## Activity
Format the material below as a JSON list of strings, one string per line, skipping blank lines and leaving the pictures out.

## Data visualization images

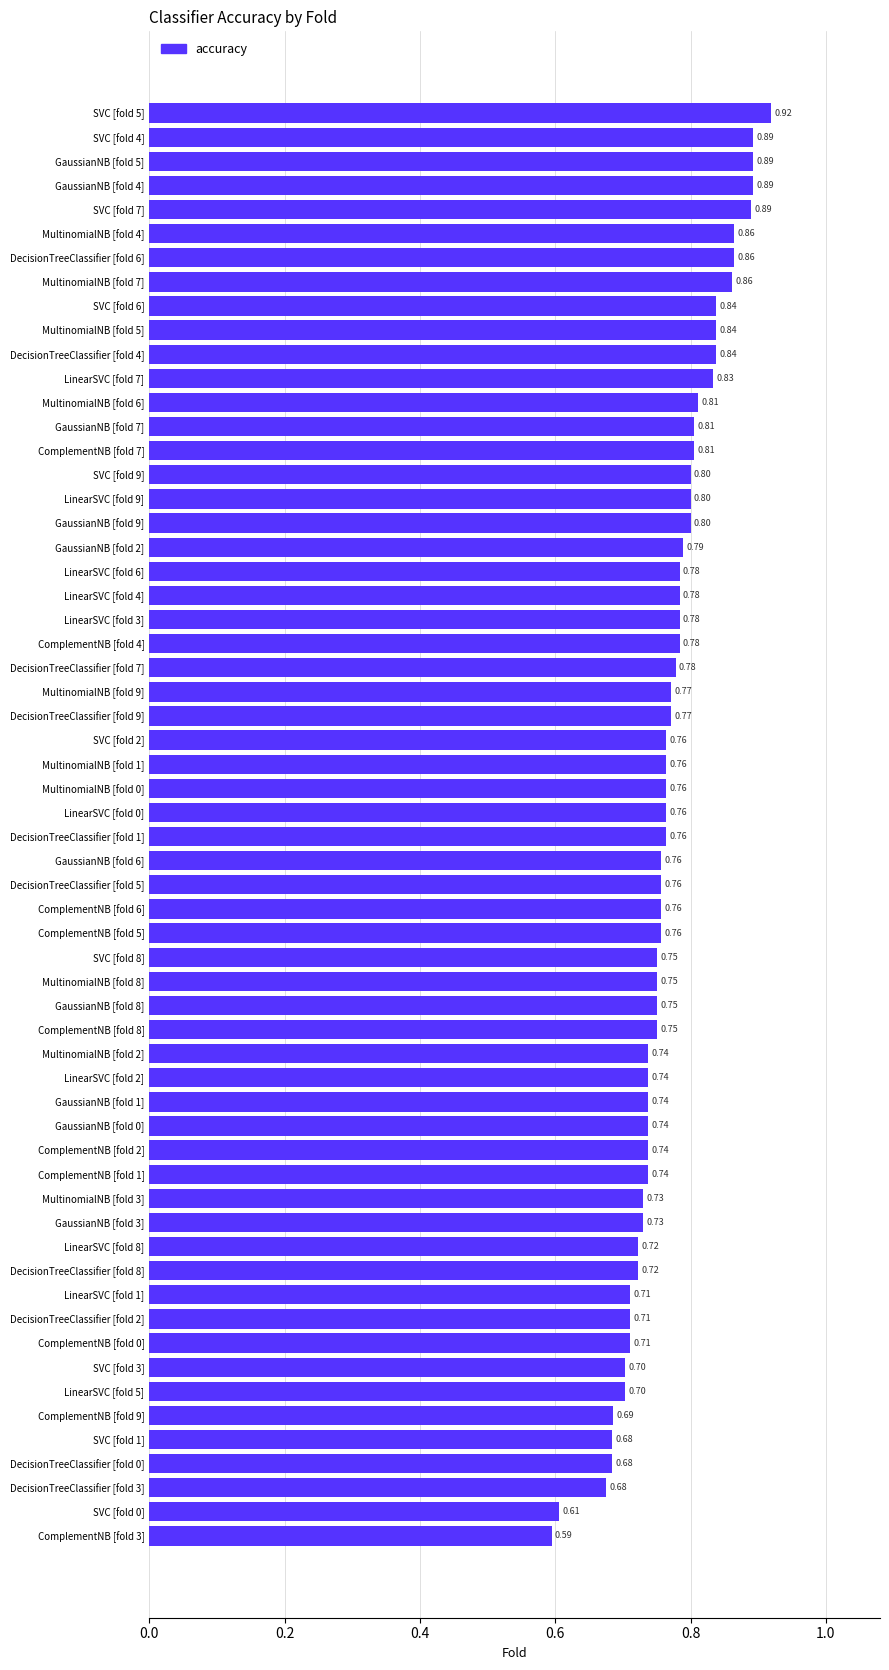

Between SVC [fold 2] and LinearSVC [fold 5], which is larger?

SVC [fold 2]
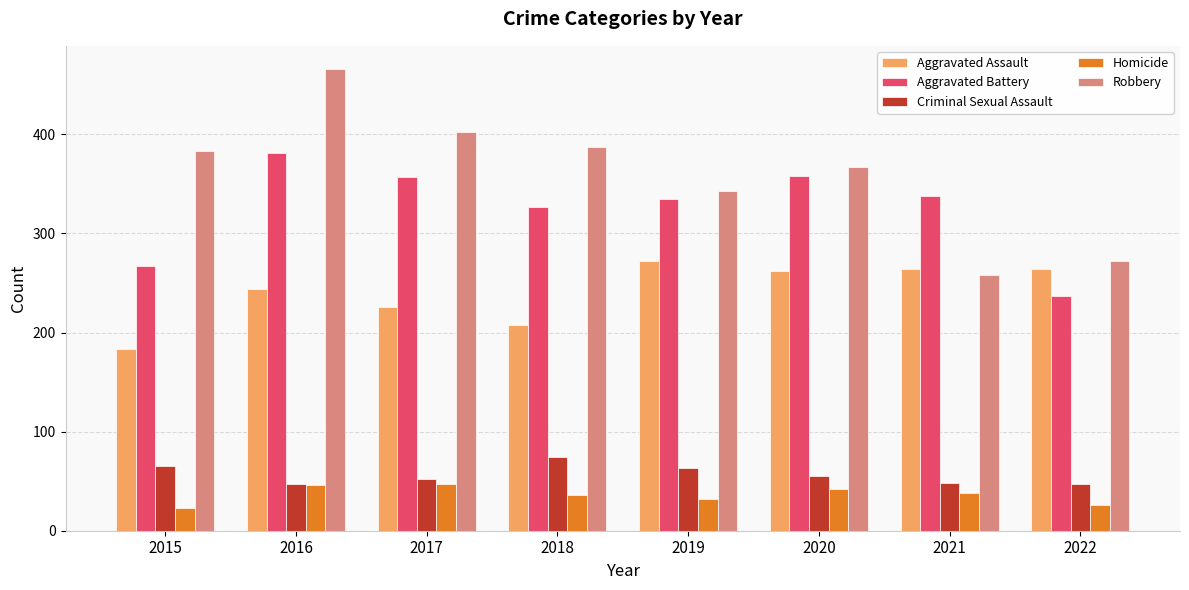

Where is Aggravated Battery nearest to the value 309?

2018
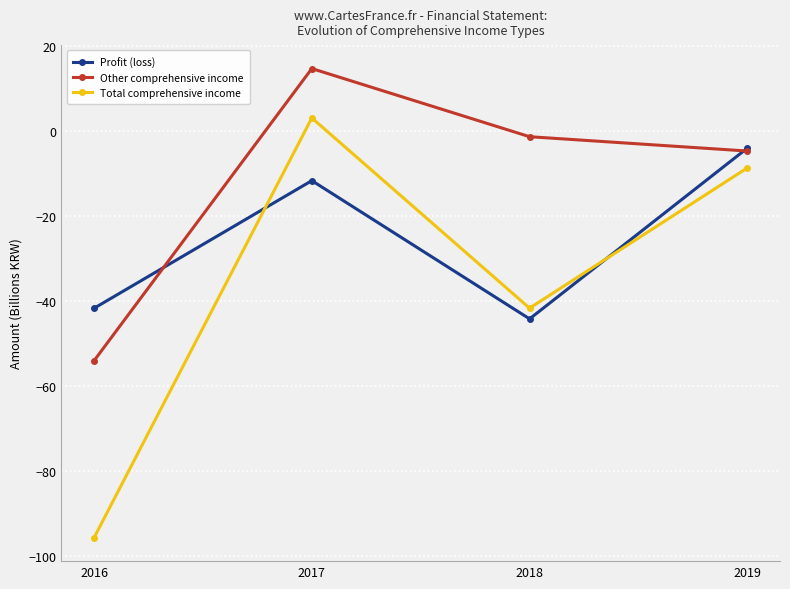

True or false: Other comprehensive income and Total comprehensive income cross at least once.

False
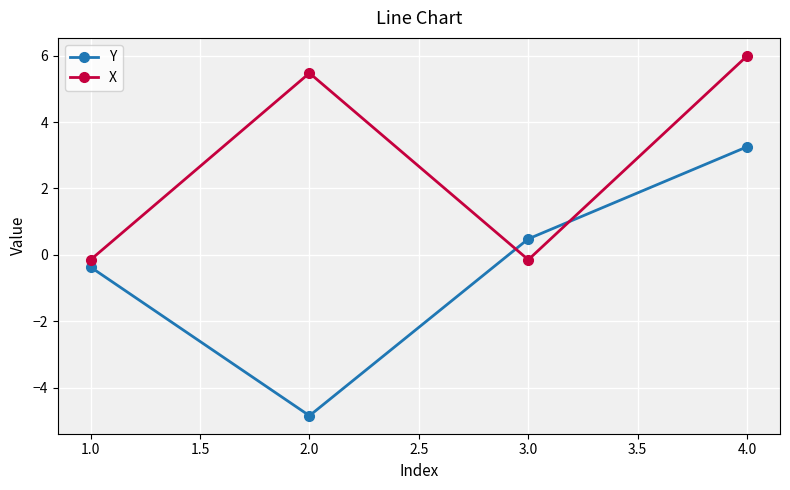

What is the difference between the highest and lowest values at 1.0?

0.2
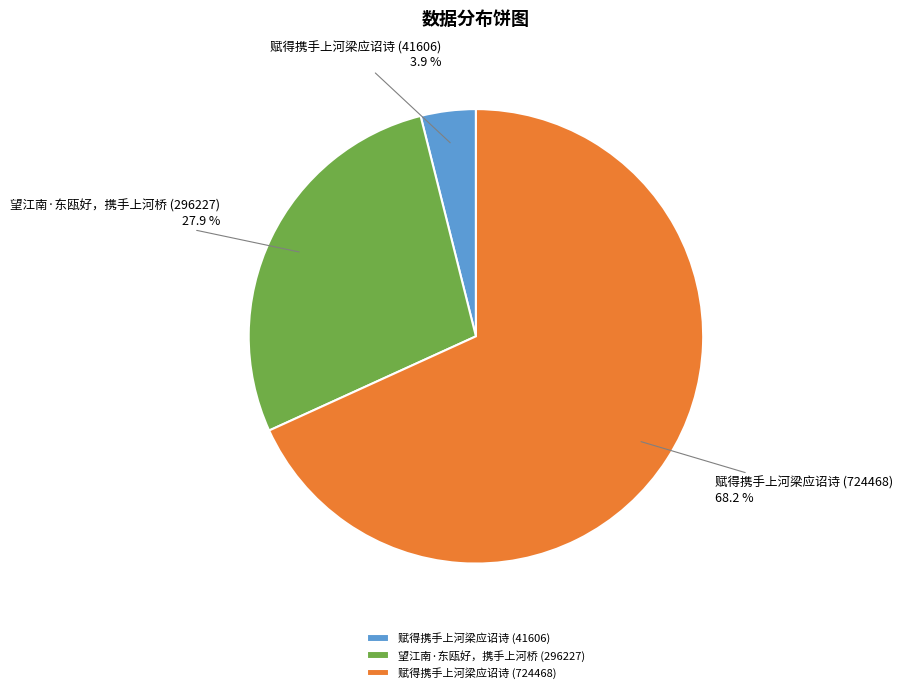

How many slices are in this pie chart?

3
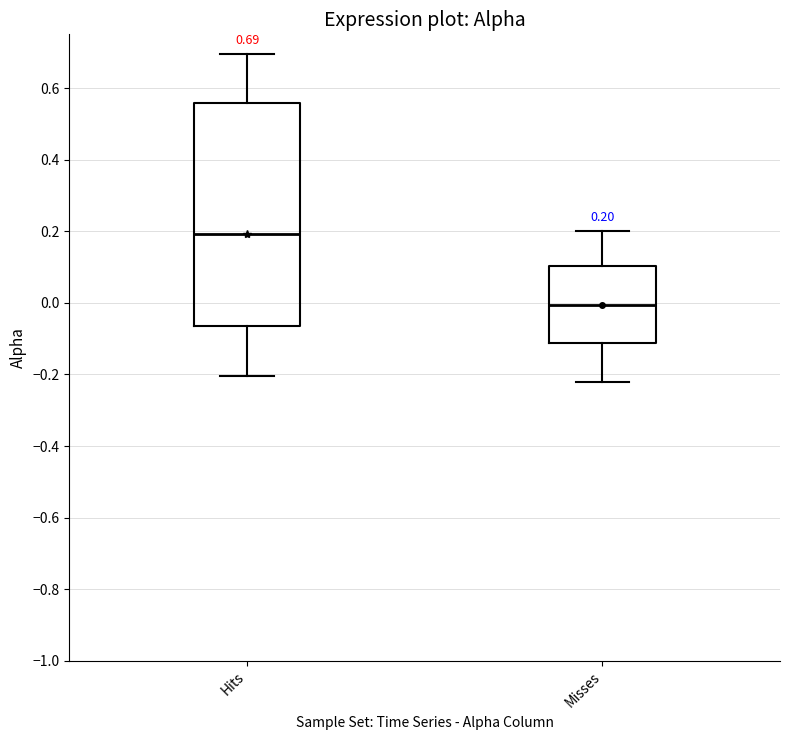

Which box has the lowest median line?

Misses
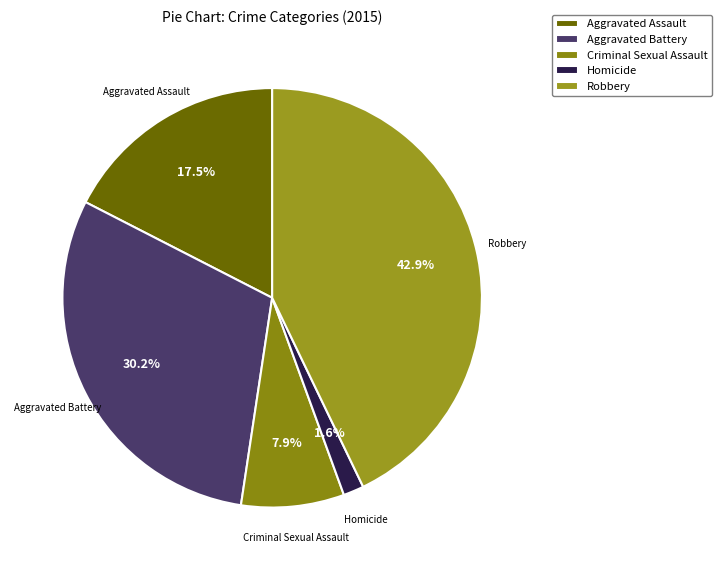

Is there any slice that represents more than half of the pie?

No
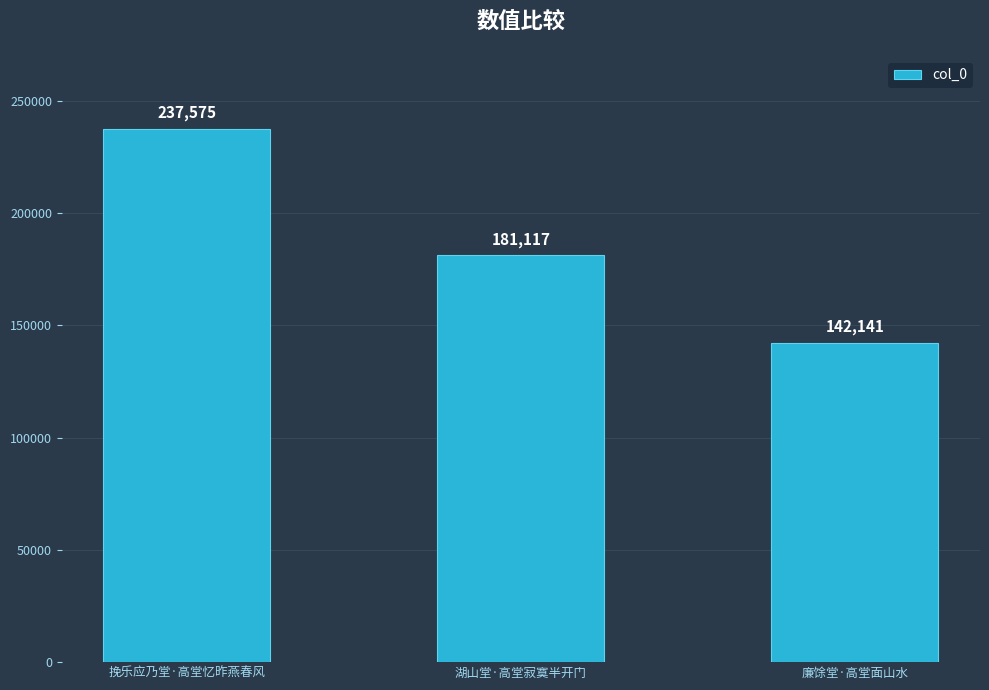

Rank the categories by value from lowest to highest.

廉馀堂·高堂面山水, 湖山堂·高堂寂寞半开门, 挽乐应乃堂·高堂忆昨燕春风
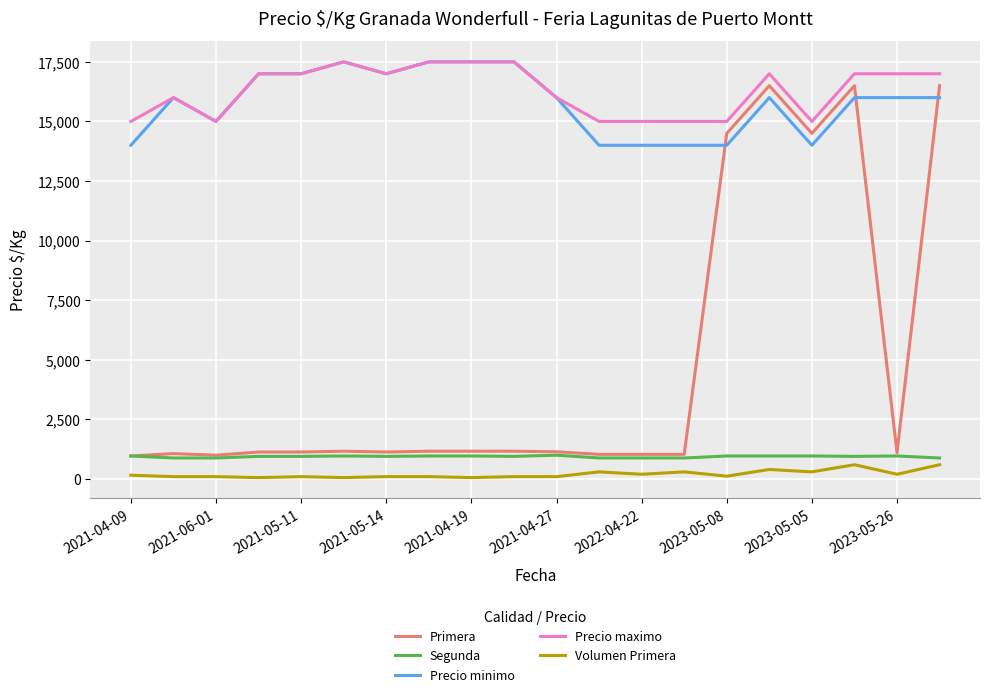

True or false: Volumen Primera and Precio maximo intersect in this chart.

False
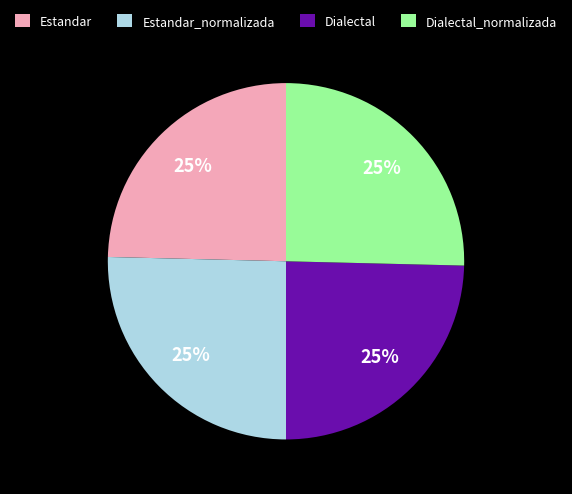

To the nearest percent, what portion does Estandar represent?

25%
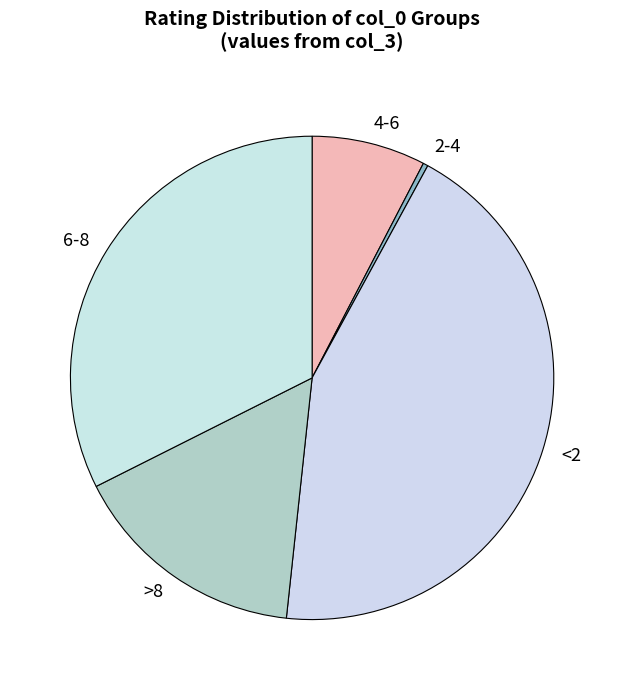

What is the smallest slice in the pie chart?

2-4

## Result for this task
[
  "Between SVC [fold 2] and LinearSVC [fold 5], which is larger?",
  "SVC [fold 2]",
  "Where is Aggravated Battery nearest to the value 309?",
  "2018",
  "True or false: Other comprehensive income and Total comprehensive income cross at least once.",
  "False",
  "What is the difference between the highest and lowest values at 1.0?",
  "0.2",
  "How many slices are in this pie chart?",
  "3",
  "Which box has the lowest median line?",
  "Misses",
  "Is there any slice that represents more than half of the pie?",
  "No",
  "Rank the categories by value from lowest to highest.",
  "廉馀堂·高堂面山水, 湖山堂·高堂寂寞半开门, 挽乐应乃堂·高堂忆昨燕春风",
  "True or false: Volumen Primera and Precio maximo intersect in this chart.",
  "False",
  "To the nearest percent, what portion does Estandar represent?",
  "25%",
  "What is the smallest slice in the pie chart?",
  "2-4"
]